“Adolf Hitler. Biografia di un dittatore” di Hans-Ulrich Thamer
Tutti conosciamo Hitler. Ha segnato la storia e ancora oggi esistono le ripercussioni delle sue decisioni. Ferite aperte, soprattutto nella memoria. “Il suo nome è legato al ricordo della dittatura, della guerra, del genocidio”. E, come ogni idolo che si rispetti, sono state anche tante le persone che lo hanno ammirato e acclamato come “salvatore della nazione” e “genio politico”. Il suo nome è legato allo scritto Mein Kampf, in cui reinventò la sua biografia per alimentare quel mito che crollò solo con la violenza della guerra.
Per ben comprendere lo scenario politico che portò avanti è necessario soffermarsi anche sul suo comportamento privato che lo ha reso quell’uomo, sul legame tra “messinscena e potere” all’interno di una società civilizzata, in grado di mobilitare le masse, distruggere le ideologie, i luoghi e i popoli con costanza e determinazione, iniziando tardi la sua ascesa politica, solo dopo i suoi primi trent’anni di vita, nel 1919, quando partecipò a un’assemblea della DAP, fino al 31 gennaio 1933 quando diventò cancelliere del Reich: un cammino di cui ha saputo sfruttare a pieno tutti i vantaggi, giocando abilmente sulle aspettative della società tedesca di quegli anni.
Hans-Ulrich Thamer – professore emerito di Storia moderna e contemporanea della Westfälische Wilhelms-Universität Münster, tra i miglior esperti di nazionalsocialismo – con “Adolf Hitler.
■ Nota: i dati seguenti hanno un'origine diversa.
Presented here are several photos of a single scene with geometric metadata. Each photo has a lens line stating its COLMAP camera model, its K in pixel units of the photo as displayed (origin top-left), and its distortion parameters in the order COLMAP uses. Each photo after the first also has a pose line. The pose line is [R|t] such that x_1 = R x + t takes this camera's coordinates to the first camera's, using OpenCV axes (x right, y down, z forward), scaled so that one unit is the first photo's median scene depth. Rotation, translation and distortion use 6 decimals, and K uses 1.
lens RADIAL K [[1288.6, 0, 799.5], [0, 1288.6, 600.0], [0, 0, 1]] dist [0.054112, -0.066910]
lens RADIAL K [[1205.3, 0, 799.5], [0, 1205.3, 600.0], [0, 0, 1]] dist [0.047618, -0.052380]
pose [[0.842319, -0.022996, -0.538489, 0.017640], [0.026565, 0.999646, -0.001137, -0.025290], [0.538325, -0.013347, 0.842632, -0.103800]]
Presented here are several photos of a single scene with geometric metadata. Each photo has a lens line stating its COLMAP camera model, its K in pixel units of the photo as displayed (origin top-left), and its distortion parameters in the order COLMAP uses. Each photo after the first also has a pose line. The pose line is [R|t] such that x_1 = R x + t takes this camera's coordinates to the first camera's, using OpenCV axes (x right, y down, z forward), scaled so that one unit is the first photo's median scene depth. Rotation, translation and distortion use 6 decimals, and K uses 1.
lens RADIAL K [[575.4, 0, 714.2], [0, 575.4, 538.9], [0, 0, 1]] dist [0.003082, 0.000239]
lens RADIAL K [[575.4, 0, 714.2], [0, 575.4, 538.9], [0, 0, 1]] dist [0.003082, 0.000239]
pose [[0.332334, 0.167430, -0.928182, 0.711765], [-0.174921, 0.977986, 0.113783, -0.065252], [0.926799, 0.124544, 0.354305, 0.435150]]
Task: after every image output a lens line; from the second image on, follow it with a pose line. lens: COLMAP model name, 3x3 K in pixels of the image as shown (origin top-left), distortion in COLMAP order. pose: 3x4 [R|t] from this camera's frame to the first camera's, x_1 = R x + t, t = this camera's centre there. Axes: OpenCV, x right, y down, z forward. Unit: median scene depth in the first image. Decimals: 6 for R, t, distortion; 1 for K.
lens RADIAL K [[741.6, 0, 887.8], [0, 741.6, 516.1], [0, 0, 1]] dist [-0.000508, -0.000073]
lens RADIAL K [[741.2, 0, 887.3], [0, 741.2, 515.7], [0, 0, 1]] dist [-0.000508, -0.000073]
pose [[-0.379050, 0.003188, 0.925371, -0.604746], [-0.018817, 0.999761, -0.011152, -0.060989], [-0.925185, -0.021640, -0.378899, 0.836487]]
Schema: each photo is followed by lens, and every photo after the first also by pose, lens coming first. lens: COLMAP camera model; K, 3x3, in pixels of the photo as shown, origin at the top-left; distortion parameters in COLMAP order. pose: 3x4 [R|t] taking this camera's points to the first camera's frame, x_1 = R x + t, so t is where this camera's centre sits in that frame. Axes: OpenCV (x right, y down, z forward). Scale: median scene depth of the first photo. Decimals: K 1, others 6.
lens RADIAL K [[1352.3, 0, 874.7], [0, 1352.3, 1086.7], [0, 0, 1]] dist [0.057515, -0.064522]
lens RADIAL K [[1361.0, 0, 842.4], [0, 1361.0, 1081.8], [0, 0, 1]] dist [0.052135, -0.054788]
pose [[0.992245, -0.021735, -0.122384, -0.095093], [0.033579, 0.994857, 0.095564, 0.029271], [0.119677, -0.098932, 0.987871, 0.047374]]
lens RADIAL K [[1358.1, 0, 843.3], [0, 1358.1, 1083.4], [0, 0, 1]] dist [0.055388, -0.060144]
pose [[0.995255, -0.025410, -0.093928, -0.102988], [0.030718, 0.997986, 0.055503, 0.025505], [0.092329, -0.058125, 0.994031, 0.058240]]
Biografia di un dittatore” (Carocci, pp. 320, euro 24) analizza la figura del Führer soffermandosi sulla sinergia tra il contesto storico-politico degli anni ‘20/’30 e le scelte di potere – “una politica totalitaria di esclusione e persecuzione” – che Adolf Hitler ha fatto per arrivare al posto che, infine, ha occupato, determinando in tal modo il corso della storia, fino alla sua morte nel 1945. L’autore si sofferma, inoltre, sullo stile politico di Hitler, ovvero sulle “molteplici forme assunte dal processo decisionale nella politica nazionalsocialista”.